2020 Season Preview Part 1: No Frills Football
What if you striped everything away from a football season except for a relentless gauntlet for a conference championship? Welcome to 2020.
Welcome to the 2020 football season! As of today, we are 33 days away from kickoff, and with just barely more than a month to go, it’s time to start previewing the season that we didn’t think we were going to get. Consider this first piece as a wide angle narrative preview. In the next few weeks, I’ll be diving into each side of the ball, to go along with looks at coaching, the schedule, and some predictions. Meanwhile, look for other pieces from everybody else at Write For California on anything and everything you might want to know about this unprecedented season.
Crowds. Non conference games. Tailgates. Bands (I’m assuming). Bye weeks. Cheers and jeers.
Many things considered to be a normal, if not essential, part of the college football experience will not be there this year for us west-coasters. That the 2020 season is happening at all is improbable, and may not be a particularly good idea.

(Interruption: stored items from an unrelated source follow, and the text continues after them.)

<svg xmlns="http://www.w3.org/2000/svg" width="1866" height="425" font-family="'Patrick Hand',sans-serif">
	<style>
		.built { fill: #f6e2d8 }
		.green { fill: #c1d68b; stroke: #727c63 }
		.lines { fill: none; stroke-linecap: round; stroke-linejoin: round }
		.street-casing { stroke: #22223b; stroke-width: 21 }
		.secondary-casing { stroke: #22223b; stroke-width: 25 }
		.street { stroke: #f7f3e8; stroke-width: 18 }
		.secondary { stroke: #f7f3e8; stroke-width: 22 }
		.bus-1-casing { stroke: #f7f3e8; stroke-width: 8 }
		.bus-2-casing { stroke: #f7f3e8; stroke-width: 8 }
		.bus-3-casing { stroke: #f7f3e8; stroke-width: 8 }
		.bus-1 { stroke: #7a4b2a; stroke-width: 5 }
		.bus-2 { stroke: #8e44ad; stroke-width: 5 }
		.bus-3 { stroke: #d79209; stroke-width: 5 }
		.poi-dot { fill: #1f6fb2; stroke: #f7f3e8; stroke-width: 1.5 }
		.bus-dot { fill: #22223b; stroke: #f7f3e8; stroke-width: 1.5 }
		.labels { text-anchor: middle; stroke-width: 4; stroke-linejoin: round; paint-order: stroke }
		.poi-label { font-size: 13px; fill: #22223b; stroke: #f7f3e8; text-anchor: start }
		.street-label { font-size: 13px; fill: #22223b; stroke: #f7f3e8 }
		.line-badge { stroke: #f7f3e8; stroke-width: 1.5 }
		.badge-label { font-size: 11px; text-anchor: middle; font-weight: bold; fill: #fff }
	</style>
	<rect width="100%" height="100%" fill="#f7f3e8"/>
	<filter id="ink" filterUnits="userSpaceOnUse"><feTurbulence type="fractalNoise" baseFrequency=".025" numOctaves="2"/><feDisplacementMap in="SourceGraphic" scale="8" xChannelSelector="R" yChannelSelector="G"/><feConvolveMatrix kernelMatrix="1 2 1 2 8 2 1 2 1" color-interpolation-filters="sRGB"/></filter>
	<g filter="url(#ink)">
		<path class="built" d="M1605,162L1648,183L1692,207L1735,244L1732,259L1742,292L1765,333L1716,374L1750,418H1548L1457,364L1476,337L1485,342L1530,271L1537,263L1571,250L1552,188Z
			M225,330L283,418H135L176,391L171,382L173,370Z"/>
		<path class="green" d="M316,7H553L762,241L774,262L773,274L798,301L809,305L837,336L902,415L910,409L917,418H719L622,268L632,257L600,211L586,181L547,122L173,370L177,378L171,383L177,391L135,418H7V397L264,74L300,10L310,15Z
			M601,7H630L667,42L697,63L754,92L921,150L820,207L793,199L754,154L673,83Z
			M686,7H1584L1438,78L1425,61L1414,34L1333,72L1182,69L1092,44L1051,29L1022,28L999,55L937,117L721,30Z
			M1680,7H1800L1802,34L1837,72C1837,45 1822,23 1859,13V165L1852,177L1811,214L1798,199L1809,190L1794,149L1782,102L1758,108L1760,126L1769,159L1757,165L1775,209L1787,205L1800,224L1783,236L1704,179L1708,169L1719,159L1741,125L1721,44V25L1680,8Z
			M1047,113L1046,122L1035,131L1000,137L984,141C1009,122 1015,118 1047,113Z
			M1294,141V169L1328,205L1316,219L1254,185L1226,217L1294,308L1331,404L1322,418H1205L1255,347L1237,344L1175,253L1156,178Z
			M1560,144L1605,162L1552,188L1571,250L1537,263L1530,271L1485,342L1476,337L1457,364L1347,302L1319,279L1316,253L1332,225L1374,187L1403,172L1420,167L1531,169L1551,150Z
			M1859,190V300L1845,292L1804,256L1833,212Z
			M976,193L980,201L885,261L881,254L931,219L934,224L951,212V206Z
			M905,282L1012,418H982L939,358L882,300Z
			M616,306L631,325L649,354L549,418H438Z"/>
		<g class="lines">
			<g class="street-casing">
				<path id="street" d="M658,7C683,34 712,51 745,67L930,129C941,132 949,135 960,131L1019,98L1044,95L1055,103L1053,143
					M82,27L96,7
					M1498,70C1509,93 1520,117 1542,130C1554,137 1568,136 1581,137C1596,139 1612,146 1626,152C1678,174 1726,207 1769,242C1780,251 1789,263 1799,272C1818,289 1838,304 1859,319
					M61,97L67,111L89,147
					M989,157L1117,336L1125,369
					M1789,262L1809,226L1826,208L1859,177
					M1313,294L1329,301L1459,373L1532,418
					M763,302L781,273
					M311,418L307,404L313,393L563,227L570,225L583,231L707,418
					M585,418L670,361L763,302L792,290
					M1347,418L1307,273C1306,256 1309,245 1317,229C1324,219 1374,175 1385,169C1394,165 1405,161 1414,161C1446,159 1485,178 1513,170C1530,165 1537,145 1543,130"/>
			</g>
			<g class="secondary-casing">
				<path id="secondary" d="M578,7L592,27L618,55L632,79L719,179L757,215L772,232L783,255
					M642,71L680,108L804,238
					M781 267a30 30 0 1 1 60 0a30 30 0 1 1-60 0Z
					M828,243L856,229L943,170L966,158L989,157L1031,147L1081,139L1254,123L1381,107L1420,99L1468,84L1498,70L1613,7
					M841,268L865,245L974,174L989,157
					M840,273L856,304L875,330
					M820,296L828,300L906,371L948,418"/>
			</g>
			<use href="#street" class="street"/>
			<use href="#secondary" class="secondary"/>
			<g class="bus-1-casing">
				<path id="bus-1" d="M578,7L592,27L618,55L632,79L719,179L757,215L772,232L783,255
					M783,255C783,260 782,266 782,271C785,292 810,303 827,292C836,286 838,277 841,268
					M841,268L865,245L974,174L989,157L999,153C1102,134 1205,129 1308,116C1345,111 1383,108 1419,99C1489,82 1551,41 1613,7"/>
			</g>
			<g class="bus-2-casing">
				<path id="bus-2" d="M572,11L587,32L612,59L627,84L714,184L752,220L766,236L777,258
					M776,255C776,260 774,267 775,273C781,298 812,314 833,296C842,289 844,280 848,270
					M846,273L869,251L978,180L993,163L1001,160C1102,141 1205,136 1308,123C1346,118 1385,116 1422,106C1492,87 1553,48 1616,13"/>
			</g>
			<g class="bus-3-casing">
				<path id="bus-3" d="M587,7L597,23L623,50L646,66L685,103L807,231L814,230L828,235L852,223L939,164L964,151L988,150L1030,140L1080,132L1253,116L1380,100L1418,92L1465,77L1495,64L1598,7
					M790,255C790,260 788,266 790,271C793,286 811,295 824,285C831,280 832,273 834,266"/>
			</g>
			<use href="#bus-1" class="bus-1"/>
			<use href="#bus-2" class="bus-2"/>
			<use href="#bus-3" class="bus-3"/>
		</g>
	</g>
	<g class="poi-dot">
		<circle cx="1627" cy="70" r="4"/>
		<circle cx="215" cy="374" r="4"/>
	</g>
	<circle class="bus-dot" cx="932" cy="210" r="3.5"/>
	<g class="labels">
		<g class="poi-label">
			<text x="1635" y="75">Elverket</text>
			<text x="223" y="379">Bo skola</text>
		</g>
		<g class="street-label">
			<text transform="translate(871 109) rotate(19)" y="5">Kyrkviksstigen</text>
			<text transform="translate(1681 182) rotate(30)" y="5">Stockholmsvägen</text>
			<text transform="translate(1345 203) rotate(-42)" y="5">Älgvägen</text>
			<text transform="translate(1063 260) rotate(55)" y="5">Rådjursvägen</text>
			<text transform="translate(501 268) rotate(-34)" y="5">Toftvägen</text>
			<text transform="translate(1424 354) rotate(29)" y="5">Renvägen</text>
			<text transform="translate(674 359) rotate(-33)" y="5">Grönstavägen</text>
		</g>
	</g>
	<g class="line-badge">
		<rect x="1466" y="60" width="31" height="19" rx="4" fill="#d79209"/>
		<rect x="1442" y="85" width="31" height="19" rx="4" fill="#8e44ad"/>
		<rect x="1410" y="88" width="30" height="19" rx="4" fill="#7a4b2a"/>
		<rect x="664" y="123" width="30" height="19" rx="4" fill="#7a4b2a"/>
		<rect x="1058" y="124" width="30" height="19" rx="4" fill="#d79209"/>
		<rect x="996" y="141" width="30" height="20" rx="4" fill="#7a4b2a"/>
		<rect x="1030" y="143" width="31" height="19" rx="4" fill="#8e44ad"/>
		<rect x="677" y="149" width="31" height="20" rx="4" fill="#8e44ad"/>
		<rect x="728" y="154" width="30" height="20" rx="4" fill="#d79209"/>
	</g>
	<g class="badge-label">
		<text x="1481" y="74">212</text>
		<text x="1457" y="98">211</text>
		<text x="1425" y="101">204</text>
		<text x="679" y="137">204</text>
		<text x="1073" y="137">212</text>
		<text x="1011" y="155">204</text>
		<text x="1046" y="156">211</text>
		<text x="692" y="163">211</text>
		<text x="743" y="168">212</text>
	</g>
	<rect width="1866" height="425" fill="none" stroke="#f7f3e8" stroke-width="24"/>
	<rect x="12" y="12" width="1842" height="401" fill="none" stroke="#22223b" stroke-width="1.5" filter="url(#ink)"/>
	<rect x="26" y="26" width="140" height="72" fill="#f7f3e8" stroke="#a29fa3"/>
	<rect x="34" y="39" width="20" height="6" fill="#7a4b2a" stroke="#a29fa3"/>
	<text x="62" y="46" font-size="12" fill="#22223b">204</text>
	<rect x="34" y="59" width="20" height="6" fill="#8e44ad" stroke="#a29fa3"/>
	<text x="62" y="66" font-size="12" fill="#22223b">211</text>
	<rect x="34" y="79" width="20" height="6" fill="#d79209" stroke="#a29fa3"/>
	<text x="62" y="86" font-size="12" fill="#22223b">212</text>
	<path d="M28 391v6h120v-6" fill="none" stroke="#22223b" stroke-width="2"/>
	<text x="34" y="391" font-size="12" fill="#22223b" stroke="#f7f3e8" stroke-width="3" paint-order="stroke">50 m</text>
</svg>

Let’s be real: if a pandemic hit during most seasons of the recent past, this kind of season would be a huge bummer. When you’ve spent the last decade going a collective 54-70, it turns out that all of those extracurriculars are a really important part of keeping the experience fun. Take away the fight song and the camaraderie, and all you’re left with is mostly frustrating, aimless football.
I’m going to miss everything 2020 has taken away from the season. Not playing UCLA and USC feels wrong. Missing a visit from TCU is a shame. More than anything else, not being able to see friends and family in person in Berkeley hurts deep down inside, this year more than most.
But this year, that has been boiled down to its essence, was the season that we had been waiting for, the season with potential and hope for more than middling success. The season with the right combination of experience on offense and talent on defense. The season with the right coaches, and the right continuity, and the right schedule. The season that could be sustained without all of those non-football aspects of a Cal Football season.
Now all that’s left is the football itself, and even then only the football that is necessary to determine the best in the west. Hell, throw out that game against ASU. This is what matters this year:
Washington
Oregon State
Stanford
Oregon
Washington State
And Cal
Six teams who have been playing each other consistently for 100 years, round robin, to determine who gets to play for a conference title.
For the first time in a long time, I can squint and imagine that Cal might be able to end the season on the top of that heap. Are the Bears the favorite? By any remotely objective analysis, no. But the favorites are vulnerable in a way that is rare.
Oregon State is getting better but still in the middle of a deep rebuild. Washington State is starting a rebuild of their own under a new coaching staff. Stanford is finally experiencing real consequences from their long, slow slide down from the college football elite. Oregon lost an entire offensive line and a 1st round quarterback, and have been the single team most decimated by early NFL entrants thanks to all the instability around this season. Washington is also replacing most of their offense, coming off a rough season by their standards, and is transitioning to a new coach.
Meanwhile the Bears are returning most of the roster that put together their best season in a decade despite a nasty spate of injuries. Are there some experience question marks on defense? Are there potential transition costs under a new OC on offense? Sure. But when everybody else has question marks, and the season has been distilled to 6 games, the opportunity the Bears have been afforded becomes clear.
You have just more than 30 days to get ready for a season of high stakes football. Every single division game is a must win in a way that has never really been the case before. If your goal is a division title (and why wouldn’t it be?) then the regular season begins with a must-win game, is filled with must-win games in the middle, and ends with a must win game on December 12 in Pullman, where the average high temperature in the last month of the year is a balmy 36 degrees.
If you like your football pure and uncut, with nothing to distract you from zone blocking, run fits, and wide receiver route trees, then this is your year. Strap in, and hold on.
Fired up, ready to go! If we can't have real football normalcy, least we have this website, commentators and commenters to fill in part of the hole in our souls....Go Bears!
Any word on the Under Armor fiasco? Curious how that affects uniforms and such.